Die Ereignisse vom 7. Oktober erinnern uns eindringlich daran, dass Gerechtigkeit für einen dauerhaften Frieden unerlässlich ist. Ohne Gerechtigkeit bleibt der Frieden eine Illusion. In den Jahrzehnten der Besatzung und der Gewalt sind viel zu viele Menschenleben verloren gegangen und zerbrochen. Leider ist die derzeitige geopolitische Realität voller Unsicherheiten und Turbulenzen, und die Trump-Administration stellt die Bemühungen um eine dauerhafte Lösung der anhaltenden Katastrophe (Nakba) für die Palästinenser im Gazastreifen, im Westjordanland und darüber hinaus vor große Herausforderungen.
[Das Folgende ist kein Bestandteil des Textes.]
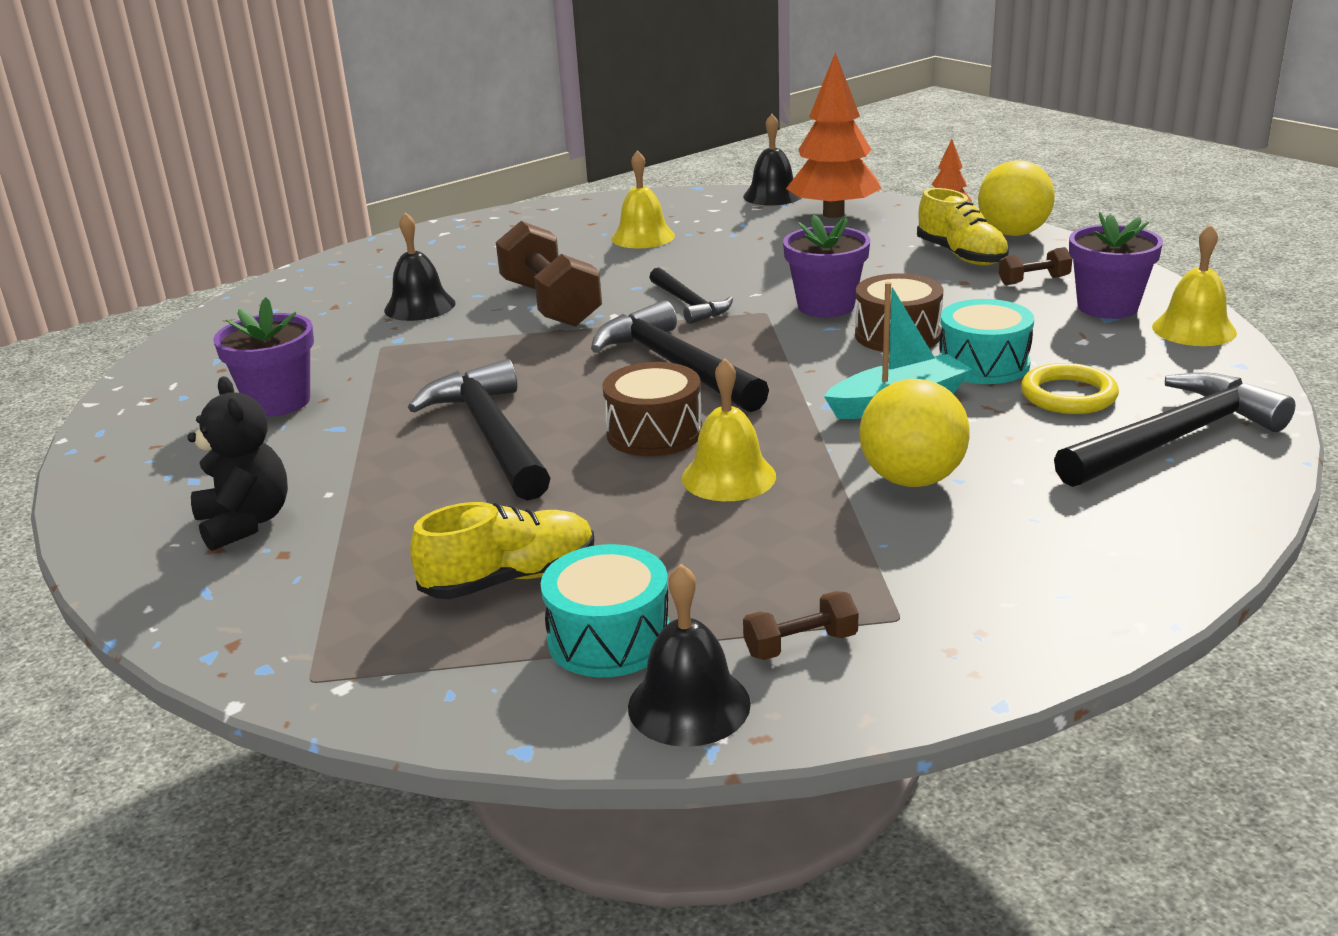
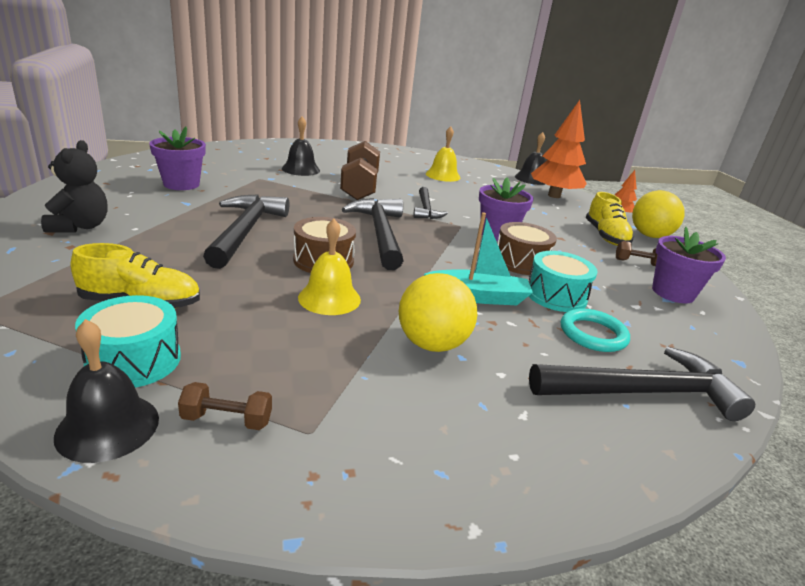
camera: 20 degrees right, 0 degrees up
yellow ring [1021,363,1119,414] -> turquoise ring [561,308,630,352]
yellow bell [1152,224,1237,346] -> none

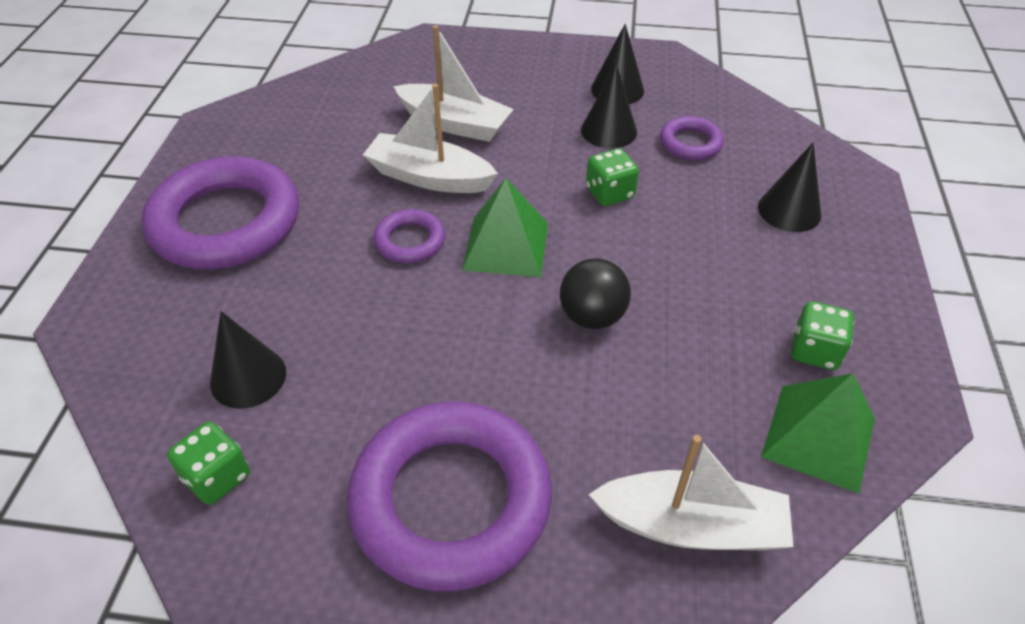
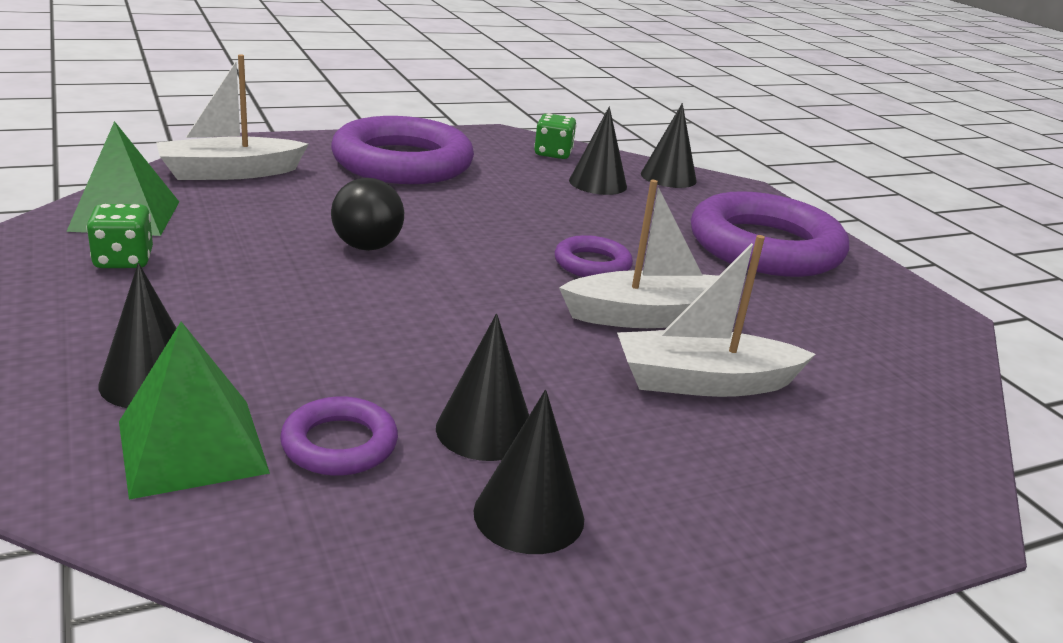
camera: 145 degrees right, 20 degrees down
green pyramid [462,178,548,277] -> green pyramid moved to [119,321,270,499]
green dice [586,148,639,206] -> none
none -> black cone [641,103,697,188]

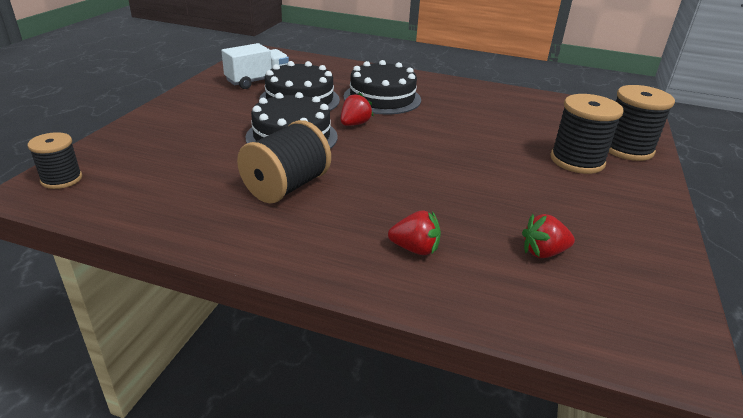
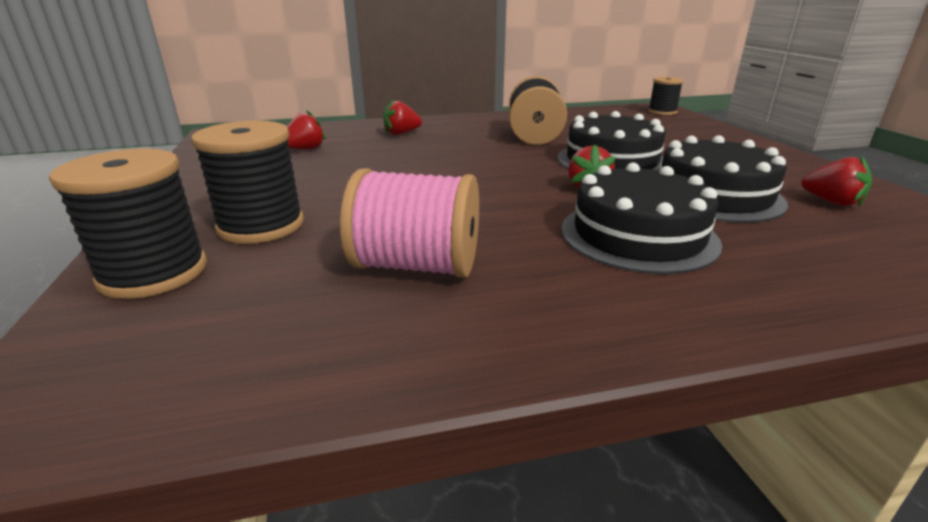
camera: 150 degrees right, 5 degrees down
white truck [221,43,289,89] -> red strawberry [801,156,872,207]
none -> pink spool [340,168,479,278]

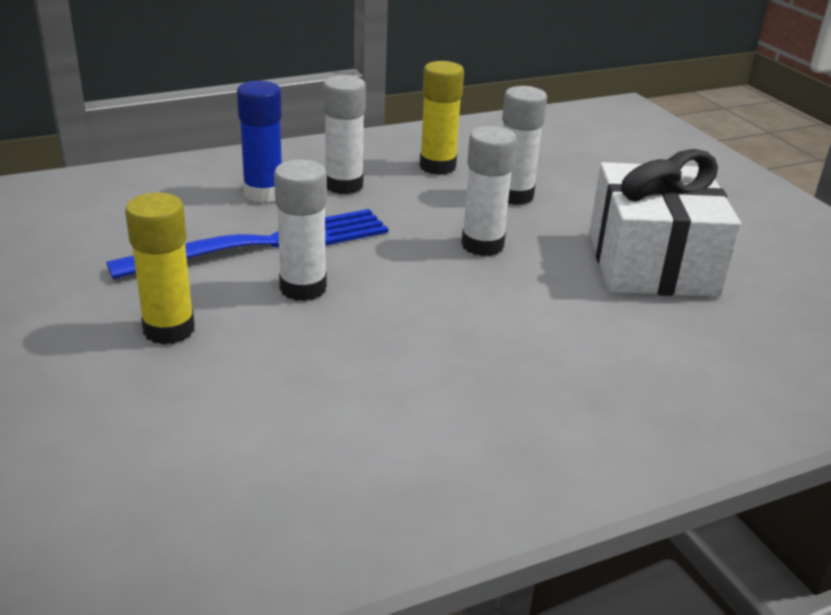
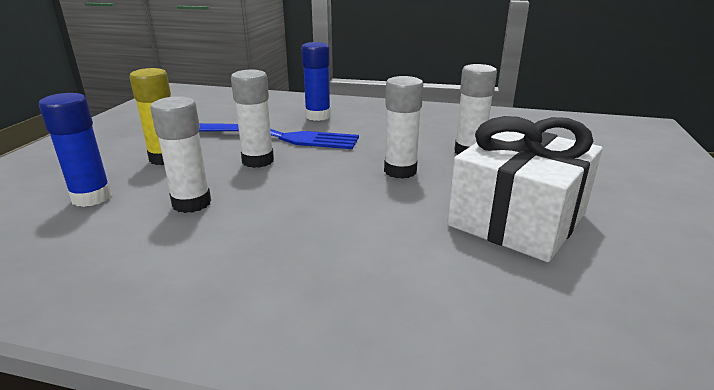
camera: 40 degrees right, 5 degrees down
white glue stick [323,75,366,194] -> white glue stick moved to [150,96,211,213]
yellow glue stick [419,61,464,175] -> none
none -> blue glue stick [39,93,112,207]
Die jüngsten Äußerungen des US-Präsidenten, wonach der Gazastreifen von Palästinensern "gesäubert" werden müsse, oder vom neuen US Botschafter in Jerusalem , derIsraels "biblisches Recht" auf das Westjordanland verteidigt, sind bestenfalls leichtsinnig und schlimmstenfalls ein Hinweis auf die ernsthaften Hindernisse, denen sich Friedensverfechter weltweit gegenübersehen. Mehr denn je kommt es jetzt darauf an, die Anstrengungen zu verdoppeln, kreativ zu denken und Gerechtigkeit und Versöhnung in einen sinnvollen, dekolonialen Friedensprozess zu integrieren.